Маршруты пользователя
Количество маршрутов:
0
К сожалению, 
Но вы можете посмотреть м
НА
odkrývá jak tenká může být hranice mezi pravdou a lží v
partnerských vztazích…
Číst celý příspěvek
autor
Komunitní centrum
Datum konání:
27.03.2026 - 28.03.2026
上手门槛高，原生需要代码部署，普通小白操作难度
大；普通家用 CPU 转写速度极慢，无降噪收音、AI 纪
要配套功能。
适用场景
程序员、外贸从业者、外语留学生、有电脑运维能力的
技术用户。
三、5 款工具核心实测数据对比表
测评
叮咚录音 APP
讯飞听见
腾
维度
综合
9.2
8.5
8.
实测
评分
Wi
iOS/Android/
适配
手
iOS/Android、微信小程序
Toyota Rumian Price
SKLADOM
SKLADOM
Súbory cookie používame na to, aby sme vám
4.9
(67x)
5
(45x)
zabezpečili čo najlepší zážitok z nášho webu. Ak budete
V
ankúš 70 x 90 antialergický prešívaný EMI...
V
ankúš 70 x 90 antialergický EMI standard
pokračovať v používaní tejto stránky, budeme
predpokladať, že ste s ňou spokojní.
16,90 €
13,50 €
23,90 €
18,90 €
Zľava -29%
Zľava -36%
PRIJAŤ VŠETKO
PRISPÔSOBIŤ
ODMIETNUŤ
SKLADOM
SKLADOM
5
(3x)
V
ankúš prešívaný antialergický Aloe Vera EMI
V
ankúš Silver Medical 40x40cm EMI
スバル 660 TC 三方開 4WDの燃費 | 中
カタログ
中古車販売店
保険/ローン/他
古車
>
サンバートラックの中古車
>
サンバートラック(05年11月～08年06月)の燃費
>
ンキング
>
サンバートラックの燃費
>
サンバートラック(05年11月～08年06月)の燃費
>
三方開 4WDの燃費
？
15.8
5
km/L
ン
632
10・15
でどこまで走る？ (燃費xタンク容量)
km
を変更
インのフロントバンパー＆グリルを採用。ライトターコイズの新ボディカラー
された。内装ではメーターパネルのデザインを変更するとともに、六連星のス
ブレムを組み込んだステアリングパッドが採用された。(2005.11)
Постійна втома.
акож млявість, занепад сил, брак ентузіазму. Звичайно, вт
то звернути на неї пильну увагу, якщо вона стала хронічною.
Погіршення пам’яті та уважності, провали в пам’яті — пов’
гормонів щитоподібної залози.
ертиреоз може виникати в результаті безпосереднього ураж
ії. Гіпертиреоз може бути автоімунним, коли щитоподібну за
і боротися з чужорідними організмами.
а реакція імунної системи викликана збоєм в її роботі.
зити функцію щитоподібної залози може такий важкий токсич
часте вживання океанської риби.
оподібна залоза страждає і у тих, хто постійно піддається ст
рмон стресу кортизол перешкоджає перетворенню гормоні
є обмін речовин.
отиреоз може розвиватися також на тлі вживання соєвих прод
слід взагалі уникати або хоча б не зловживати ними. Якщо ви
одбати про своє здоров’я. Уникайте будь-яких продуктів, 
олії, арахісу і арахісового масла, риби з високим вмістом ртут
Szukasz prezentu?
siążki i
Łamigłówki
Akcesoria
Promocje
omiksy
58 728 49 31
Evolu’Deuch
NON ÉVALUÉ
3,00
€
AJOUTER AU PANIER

* * * *

▶ WHAT IS NEEDED: The answer must consist of each line in the entries above that includes "вживання".

▶ SOLUTION FOR THIS PROBLEM:
часте вживання океанської риби.
отиреоз може розвиватися також на тлі вживання соєвих прод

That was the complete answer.